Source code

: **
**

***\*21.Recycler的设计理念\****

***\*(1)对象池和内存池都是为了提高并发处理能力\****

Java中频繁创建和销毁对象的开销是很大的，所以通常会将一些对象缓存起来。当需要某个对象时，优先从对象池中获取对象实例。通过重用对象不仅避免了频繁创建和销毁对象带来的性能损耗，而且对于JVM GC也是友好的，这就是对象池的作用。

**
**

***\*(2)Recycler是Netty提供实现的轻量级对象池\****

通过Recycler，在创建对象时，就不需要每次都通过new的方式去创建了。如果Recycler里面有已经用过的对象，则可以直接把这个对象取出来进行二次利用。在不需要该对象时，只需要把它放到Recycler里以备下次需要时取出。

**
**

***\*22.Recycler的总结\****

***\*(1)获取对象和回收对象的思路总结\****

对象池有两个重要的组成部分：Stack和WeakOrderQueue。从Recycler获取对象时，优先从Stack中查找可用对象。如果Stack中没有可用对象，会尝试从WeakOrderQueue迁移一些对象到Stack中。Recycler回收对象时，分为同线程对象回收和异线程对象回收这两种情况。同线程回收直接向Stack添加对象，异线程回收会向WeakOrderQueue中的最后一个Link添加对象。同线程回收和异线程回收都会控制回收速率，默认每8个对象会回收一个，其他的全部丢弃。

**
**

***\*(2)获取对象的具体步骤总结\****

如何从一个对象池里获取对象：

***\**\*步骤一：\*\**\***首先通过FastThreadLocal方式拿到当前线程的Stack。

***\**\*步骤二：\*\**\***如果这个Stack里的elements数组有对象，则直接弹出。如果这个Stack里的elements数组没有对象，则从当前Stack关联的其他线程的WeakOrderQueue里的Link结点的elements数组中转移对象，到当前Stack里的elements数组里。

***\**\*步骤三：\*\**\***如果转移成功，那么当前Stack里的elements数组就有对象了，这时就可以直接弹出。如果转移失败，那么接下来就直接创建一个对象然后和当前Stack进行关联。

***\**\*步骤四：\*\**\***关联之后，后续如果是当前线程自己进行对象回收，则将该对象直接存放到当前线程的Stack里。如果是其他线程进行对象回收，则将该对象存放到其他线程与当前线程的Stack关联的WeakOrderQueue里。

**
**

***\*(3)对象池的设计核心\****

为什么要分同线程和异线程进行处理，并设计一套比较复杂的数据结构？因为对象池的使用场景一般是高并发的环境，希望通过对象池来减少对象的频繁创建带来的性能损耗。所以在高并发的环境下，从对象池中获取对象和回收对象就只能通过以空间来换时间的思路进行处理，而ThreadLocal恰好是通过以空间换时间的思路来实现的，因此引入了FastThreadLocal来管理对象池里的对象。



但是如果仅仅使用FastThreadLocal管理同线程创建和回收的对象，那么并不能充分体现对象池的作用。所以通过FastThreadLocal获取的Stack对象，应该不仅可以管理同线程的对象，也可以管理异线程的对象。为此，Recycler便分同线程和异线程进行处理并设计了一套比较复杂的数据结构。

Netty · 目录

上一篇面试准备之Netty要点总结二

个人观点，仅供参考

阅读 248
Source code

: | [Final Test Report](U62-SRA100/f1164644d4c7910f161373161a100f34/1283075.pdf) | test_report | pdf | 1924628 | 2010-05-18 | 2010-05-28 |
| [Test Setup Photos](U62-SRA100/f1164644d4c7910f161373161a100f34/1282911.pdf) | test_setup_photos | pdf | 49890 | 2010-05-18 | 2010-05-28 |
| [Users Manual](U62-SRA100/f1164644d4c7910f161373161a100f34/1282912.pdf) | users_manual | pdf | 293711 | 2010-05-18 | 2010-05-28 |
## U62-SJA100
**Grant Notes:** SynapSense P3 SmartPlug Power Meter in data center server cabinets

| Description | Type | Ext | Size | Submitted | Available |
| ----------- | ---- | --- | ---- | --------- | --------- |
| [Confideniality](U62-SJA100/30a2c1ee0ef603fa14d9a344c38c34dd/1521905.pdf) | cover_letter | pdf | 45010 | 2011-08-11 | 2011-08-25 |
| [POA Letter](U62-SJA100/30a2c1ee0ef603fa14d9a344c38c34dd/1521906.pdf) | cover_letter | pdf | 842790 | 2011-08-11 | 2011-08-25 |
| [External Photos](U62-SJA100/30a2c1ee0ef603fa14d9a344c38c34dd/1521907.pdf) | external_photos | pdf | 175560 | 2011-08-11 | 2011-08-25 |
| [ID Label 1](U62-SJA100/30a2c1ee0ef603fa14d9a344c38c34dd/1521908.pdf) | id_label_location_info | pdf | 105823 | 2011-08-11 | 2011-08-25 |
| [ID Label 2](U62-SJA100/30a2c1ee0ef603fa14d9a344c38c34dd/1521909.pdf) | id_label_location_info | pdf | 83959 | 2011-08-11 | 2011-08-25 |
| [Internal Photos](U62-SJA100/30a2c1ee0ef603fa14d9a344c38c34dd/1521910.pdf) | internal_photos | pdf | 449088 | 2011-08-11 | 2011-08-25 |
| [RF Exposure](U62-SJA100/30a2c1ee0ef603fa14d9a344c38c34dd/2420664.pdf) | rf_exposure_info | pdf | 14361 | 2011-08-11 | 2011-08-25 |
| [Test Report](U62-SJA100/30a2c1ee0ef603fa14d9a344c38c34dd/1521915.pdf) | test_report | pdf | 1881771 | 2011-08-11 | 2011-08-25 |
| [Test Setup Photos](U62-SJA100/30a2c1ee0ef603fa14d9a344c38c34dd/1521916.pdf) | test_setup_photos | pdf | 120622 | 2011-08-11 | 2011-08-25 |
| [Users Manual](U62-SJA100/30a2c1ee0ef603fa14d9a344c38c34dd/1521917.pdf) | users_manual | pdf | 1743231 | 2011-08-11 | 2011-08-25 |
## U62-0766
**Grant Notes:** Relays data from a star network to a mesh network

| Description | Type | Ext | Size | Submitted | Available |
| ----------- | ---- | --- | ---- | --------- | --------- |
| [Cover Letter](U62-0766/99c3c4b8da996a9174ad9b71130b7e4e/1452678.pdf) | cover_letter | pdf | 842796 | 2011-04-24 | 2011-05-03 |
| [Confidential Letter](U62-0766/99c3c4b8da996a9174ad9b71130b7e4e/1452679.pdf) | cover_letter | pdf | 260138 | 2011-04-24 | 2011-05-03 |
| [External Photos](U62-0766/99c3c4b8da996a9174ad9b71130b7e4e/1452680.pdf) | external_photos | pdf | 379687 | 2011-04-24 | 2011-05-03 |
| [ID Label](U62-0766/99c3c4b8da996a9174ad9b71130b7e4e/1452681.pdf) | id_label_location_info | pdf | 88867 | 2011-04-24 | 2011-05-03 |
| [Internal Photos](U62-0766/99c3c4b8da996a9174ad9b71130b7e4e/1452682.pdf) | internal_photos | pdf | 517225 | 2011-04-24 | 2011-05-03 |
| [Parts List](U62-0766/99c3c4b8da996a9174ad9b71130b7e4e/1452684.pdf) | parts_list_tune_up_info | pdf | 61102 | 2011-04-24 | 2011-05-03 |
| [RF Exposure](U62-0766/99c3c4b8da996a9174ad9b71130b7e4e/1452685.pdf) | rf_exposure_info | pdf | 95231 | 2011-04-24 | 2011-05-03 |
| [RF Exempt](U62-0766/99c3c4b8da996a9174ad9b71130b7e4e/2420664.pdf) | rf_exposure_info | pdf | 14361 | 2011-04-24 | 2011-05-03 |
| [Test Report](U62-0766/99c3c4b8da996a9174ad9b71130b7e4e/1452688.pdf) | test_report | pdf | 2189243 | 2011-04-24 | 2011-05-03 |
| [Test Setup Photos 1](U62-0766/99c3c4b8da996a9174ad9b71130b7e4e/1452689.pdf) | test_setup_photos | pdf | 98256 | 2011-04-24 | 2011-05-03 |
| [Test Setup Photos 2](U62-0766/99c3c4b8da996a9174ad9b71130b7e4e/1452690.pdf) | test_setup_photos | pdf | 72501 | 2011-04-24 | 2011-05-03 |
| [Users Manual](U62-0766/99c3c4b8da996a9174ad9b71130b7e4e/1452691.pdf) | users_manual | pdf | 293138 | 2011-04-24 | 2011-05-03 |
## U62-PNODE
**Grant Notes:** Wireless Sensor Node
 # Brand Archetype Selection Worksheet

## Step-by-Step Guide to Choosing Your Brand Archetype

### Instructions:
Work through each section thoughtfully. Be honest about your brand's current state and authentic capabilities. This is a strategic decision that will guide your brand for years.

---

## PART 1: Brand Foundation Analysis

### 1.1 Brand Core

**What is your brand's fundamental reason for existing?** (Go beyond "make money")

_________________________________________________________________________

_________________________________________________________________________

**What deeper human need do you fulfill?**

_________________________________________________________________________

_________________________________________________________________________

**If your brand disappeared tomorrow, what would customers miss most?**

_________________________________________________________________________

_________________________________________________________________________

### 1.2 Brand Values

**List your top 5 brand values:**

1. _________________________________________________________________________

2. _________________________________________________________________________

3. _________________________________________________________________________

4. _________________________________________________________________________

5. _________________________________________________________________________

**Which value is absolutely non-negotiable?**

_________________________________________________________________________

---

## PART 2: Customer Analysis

◇ ◇ ◇ ◇

EXERCISE INSTRUCTIONS → When a line contains the string "Internal", copy it from the records.

SOLUTION TO THE PROBLEM →
| [Internal Photos](U62-SJA100/30a2c1ee0ef603fa14d9a344c38c34dd/1521910.pdf) | internal_photos | pdf | 449088 | 2011-08-11 | 2011-08-25 |
| [Internal Photos](U62-0766/99c3c4b8da996a9174ad9b71130b7e4e/1452682.pdf) | internal_photos | pdf | 517225 | 2011-04-24 | 2011-05-03 |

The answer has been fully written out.